→ Excerpt provided:
——————————
I can’t comment on the specifics of your grandfather except to say that quite often family histories are “sanitized” for the protection of later generations. I assume there are no qualified white collar American citizens to do the jobs your relatives work with? 

I understand what illegal labor can do to wages. You’ll note that wages, along with working conditions and safety, were mentioned by me as reasons for a more rational plan. 

And if you want to exchange anecdotes I know dairy farms that pay their illegals the same as they pay their other workers, which is almost twice the state mandated minimum wage. They value those employees and would much rather have them on the books as legal employees than worry about the legal ramifications or losing them to deportation. Explain how it’s rational that a computer coder can get a work visa but a cowherd can’t? When dairy farms have to compete with the local factories paying $15-$20/hr and are having trouble filling those positions it’s hard to think what they might have to pay and still be profitable enough to appease the likes of those who were complaining in a thread not long ago about $3/gallon milk. We have historically low unemployment today and to think that removing 5-6M people from that workforce tomorrow won’t cause disruption and further shortages that affect the overall economy makes no sense to me.
——————————
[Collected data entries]
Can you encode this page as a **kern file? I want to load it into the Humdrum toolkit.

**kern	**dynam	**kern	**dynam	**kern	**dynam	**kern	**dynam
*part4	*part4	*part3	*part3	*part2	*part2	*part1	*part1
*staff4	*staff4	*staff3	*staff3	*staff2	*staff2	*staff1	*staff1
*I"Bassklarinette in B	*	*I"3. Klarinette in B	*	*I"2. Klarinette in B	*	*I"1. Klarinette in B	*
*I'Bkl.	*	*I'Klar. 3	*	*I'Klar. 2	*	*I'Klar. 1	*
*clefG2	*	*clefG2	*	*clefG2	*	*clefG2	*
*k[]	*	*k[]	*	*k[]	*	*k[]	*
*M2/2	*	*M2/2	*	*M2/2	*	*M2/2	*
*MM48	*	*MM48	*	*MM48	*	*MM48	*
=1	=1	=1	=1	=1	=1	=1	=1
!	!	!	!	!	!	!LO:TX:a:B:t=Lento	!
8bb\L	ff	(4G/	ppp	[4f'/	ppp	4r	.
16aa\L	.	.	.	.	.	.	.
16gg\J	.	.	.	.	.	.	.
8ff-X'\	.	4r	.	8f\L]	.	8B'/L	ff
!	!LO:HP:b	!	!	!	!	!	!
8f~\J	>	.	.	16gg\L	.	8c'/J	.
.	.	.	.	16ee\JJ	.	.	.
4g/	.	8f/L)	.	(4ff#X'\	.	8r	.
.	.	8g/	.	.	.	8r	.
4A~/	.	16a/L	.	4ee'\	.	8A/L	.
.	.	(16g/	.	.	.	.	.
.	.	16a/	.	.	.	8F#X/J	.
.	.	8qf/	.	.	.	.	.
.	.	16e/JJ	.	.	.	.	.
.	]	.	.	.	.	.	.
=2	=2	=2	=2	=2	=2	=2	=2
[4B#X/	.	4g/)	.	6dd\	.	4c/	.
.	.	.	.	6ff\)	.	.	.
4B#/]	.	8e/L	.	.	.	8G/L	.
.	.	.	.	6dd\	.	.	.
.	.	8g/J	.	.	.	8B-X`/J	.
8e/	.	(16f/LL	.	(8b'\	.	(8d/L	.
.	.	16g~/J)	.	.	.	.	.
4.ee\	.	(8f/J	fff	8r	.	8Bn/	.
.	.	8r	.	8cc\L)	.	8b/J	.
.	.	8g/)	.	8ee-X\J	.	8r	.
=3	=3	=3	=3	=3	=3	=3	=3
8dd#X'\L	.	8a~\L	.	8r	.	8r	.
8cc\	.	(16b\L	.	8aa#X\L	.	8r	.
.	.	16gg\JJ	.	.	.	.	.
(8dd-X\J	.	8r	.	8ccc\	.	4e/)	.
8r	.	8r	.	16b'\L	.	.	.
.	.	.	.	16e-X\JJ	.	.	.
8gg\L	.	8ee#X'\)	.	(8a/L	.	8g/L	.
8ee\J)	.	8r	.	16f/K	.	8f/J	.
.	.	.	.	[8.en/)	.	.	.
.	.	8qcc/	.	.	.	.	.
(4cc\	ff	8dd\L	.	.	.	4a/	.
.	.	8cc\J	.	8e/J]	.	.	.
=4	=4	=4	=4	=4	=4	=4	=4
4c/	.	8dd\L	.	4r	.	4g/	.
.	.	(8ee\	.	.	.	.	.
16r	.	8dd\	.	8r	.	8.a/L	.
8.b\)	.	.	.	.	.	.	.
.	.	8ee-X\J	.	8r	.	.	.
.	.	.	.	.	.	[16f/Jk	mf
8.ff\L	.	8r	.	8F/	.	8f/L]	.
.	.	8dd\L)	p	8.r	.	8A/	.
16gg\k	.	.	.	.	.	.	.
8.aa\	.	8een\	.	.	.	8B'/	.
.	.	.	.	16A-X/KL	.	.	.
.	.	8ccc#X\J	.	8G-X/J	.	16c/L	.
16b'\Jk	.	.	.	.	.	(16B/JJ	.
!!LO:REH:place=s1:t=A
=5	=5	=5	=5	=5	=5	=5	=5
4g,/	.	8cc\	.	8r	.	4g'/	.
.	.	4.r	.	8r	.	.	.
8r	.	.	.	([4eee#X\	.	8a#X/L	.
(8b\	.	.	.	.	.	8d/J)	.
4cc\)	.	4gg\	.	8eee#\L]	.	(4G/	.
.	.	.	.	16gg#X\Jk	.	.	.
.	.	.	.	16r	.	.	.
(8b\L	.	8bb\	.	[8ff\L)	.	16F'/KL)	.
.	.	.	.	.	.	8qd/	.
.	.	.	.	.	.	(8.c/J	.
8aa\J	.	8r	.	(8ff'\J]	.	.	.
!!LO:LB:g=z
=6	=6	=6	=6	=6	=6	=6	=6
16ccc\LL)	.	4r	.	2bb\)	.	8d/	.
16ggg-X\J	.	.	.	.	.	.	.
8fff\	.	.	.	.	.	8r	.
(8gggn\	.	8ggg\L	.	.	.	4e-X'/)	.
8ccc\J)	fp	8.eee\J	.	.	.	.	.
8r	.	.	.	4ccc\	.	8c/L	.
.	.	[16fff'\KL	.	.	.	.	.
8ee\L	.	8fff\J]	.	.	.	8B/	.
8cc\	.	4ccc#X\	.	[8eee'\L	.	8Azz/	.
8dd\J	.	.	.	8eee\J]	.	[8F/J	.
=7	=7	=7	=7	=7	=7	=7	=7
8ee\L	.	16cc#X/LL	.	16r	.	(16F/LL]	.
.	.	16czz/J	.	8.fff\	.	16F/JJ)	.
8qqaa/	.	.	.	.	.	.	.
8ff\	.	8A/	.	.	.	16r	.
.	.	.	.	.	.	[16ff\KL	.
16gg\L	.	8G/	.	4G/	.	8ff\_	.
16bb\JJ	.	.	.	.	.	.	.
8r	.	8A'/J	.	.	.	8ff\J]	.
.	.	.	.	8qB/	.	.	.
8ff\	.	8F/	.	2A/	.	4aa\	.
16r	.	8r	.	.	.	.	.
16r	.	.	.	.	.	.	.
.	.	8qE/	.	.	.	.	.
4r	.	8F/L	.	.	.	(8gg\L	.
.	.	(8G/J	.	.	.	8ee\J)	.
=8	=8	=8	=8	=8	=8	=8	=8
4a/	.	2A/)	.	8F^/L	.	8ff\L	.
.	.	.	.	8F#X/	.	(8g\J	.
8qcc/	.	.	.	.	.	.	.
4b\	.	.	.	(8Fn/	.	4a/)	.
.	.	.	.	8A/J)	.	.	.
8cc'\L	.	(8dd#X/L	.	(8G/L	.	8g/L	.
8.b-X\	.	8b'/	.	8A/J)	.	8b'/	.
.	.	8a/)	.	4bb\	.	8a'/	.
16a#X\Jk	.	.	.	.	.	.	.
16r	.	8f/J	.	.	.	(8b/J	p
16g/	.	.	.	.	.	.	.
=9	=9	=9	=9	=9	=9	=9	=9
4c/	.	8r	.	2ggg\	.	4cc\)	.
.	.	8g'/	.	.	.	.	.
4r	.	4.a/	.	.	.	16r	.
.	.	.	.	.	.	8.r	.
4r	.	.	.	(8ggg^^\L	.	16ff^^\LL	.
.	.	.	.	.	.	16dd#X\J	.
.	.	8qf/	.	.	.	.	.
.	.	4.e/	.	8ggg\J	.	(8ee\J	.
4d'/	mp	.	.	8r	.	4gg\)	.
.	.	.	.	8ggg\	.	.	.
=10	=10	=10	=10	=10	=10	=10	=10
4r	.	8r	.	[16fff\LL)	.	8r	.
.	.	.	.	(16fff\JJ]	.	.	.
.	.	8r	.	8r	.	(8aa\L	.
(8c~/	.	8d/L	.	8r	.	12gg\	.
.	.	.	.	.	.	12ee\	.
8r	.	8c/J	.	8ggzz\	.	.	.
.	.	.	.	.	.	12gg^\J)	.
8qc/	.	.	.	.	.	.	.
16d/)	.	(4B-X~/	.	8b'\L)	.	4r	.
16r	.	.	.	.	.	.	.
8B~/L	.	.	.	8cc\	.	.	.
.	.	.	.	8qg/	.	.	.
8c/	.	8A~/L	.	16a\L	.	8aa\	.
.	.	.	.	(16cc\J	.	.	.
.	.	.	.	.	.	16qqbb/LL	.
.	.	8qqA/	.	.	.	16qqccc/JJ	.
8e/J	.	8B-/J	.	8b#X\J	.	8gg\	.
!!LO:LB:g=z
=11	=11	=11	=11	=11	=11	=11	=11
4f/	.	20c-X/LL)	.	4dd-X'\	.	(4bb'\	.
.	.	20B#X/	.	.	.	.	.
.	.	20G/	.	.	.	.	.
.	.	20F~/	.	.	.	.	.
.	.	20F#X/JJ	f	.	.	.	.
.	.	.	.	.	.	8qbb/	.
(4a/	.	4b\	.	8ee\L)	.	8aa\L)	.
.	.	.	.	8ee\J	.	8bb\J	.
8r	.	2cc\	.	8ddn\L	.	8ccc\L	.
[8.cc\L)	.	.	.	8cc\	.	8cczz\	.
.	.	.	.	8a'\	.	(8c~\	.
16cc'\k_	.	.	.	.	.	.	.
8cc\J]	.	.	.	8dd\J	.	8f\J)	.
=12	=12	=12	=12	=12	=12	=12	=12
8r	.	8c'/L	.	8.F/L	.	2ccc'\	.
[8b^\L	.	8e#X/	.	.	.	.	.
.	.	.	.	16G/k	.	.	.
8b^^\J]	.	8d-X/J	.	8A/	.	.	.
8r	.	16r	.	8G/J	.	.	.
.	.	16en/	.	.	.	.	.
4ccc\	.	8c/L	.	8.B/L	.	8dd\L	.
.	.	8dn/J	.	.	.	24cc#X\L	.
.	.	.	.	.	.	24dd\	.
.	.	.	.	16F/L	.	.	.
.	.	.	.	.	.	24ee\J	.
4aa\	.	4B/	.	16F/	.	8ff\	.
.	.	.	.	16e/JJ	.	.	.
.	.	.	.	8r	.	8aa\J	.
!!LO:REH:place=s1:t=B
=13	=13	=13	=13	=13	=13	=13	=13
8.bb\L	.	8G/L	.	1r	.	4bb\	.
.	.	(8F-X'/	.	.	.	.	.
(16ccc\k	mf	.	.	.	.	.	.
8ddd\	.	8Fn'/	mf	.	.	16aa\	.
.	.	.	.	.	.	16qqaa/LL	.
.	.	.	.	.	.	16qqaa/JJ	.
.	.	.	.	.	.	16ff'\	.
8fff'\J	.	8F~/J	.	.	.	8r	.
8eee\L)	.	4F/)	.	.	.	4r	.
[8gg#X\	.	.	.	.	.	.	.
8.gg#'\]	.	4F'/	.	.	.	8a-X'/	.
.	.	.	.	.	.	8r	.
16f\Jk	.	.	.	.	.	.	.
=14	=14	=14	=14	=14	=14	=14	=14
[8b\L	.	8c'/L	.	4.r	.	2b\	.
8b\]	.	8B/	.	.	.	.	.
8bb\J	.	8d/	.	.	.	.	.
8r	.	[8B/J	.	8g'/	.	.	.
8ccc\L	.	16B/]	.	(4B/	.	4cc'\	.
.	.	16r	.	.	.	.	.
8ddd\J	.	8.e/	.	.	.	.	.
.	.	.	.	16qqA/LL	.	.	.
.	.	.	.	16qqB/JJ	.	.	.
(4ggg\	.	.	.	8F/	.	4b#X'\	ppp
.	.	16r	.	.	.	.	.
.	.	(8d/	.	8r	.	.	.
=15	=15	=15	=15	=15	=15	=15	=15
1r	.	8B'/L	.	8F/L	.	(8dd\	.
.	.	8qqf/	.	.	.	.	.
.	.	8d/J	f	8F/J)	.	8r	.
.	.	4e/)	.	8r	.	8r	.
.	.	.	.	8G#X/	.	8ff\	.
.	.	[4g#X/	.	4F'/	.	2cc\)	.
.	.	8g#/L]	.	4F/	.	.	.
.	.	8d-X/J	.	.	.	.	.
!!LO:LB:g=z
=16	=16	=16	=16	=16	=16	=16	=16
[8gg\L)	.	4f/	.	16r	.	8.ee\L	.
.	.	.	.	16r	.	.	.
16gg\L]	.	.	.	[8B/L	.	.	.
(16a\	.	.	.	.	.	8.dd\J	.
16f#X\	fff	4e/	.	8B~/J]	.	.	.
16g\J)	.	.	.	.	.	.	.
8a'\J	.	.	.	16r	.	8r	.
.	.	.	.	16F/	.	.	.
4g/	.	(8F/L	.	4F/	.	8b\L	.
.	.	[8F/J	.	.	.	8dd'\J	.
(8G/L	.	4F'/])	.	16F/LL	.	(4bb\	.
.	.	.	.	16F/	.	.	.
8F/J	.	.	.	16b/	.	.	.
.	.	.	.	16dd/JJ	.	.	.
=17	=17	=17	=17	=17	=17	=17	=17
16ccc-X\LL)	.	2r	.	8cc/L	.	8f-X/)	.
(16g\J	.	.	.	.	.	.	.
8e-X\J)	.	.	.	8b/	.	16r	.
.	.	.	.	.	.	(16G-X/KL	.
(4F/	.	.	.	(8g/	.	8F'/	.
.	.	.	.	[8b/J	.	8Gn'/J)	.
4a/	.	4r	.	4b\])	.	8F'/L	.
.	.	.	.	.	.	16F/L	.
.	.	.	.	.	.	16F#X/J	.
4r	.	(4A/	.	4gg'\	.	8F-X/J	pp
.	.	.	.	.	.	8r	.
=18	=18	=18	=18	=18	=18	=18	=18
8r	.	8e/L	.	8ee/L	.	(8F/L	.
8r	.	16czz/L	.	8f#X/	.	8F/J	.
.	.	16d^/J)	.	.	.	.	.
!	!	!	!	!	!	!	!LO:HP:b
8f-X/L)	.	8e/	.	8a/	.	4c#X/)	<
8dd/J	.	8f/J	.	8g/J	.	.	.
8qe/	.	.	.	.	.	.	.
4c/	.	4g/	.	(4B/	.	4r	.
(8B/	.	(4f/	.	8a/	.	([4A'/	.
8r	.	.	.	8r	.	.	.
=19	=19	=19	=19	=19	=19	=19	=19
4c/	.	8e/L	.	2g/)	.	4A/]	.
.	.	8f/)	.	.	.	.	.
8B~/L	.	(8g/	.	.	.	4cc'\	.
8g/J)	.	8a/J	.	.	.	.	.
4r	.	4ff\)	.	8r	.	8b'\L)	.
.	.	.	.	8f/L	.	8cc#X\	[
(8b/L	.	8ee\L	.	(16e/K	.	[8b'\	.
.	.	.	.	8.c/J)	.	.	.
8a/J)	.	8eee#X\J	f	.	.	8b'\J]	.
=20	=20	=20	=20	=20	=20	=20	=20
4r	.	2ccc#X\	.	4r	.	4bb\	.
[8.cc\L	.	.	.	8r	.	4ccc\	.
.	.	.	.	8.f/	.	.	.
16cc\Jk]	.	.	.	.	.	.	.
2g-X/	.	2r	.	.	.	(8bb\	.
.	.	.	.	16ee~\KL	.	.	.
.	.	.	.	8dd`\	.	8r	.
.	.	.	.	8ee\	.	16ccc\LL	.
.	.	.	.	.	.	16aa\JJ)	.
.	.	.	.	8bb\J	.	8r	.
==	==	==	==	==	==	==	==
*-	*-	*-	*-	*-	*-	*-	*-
——————————
→ Exercise instructions:
1. Reproduce the forum post from "I understand what" up to and including "more rational plan.".
2. According to the forum post, what hourly pay are local factories offering?
These entries are drawn from a separate source.

→ Responses per task:
1.
I understand what illegal labor can do to wages. You’ll note that wages, along with working conditions and safety, were mentioned by me as reasons for a more rational plan.

2. $15-$20/hr